## Texto del ejercicio
Con John Turturro sentado en un bar diciéndole a una atribulada Julianne Moore: “No hay nada que pueda acelerar más el final del planeta que la supervivencia del neoliberalismo y el auge de la extrema derecha. Y aquí los tenemos a ambos, caminando codo con codo. He perdido la fe en que la gente actúe correctamente”.
Es todo sic, palabra por palabra.
Ni en Severance lo vi tan perdido al pobre Turturro.
Almodóvar como un chico que descubre pólvora mojada en una asamblea del Nacional Buenos Aires y se ufana de ello ante un auditorio igualmente inocente. Y sin ser de los más ingeniosos.
Nada, ni una mínima vuelta de tuerca, ni la metáfora ni ocho cuartos. Neoliberalismo y cambio climático, chau, pum, cáncer y muerte. La paleta de colores ocres está ahí porque Almodóvar no puede presentar una película sin una paleta de colores, pero está sin ganas, por compromiso; ya no es divertido, no es gracioso, no es reflexivo.
No pasa nada.
Sólo es solemne.
Y con mensaje, claro.
Solemne el mensaje, claro, faltaba más.
La solemnidad de la época chorrea por los cuatro costados de un mundo terraplanista.
Todo es solemne hasta un punto muerto.
Todo es serio de una seriedad de cartón, pretencioso y vacío, una comprobación constante de lo inteligente que uno es, en contraposición con todos los que no son como uno.
Pensé que era una cosa kirchnerista (¿alguien recuerda un chiste kirchnerista?), pero parece que atraviesa todas las épocas del siglo XXI. Ni CFK ni Alberto Fernández ni Milei son capaces de contar un chiste, de hacer algo gracioso, empático, divertido. Toda su gracia es bullying.
Por eso el presidente Milei, creyendo que denigraba a Alejandro Borensztein porque de 30 párrafos de su nota escribió uno que no le gustaba, lo trató de “hijo de humorista”.
Cómo es que “hijo de humorista” es usado para denigrar es un misterio que me supera. Más aún si recordamos de qué humorista estamos hablando.
No hago referencias a coyunturas políticas porque es claro que no las entiendo, ya se habrán dado cuenta después de tantos años de engaño.

## Material proporcionado

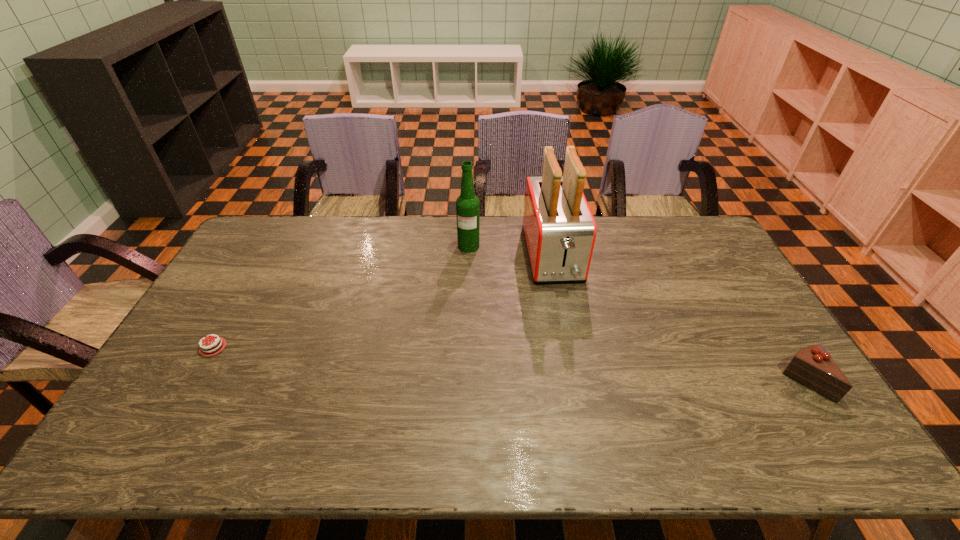
The image size is (960, 540). In order to click on free spot on the desktop that is between the leftmost object and the second shortest object and is positioned on the label of the beer bottle in this screenshot , I will do `click(455, 361)`.

This screenshot has height=540, width=960. Find the location of `free space on the desktop that is between the shortest object and the taller chocolate cake and is positioned on the front-facing side of the toaster`. free space on the desktop that is between the shortest object and the taller chocolate cake and is positioned on the front-facing side of the toaster is located at coordinates (583, 369).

## Qué hacer
1. Según el texto del ejercicio, ¿cómo llamó el presidente Milei a Alejandro Borensztein?
2. Reproduce sin cambios el fragmento del texto del ejercicio que empieza con las palabras que contienen “Solemne el mensaje, claro, faltaba” y termina con “son como uno.”.

## Respuestas
1. Lo llamó “hijo de humorista”.

2.
Solemne el mensaje, claro, faltaba más.
La solemnidad de la época chorrea por los cuatro costados de un mundo terraplanista.
Todo es solemne hasta un punto muerto.
Todo es serio de una seriedad de cartón, pretencioso y vacío, una comprobación constante de lo inteligente que uno es, en contraposición con todos los que no son como uno.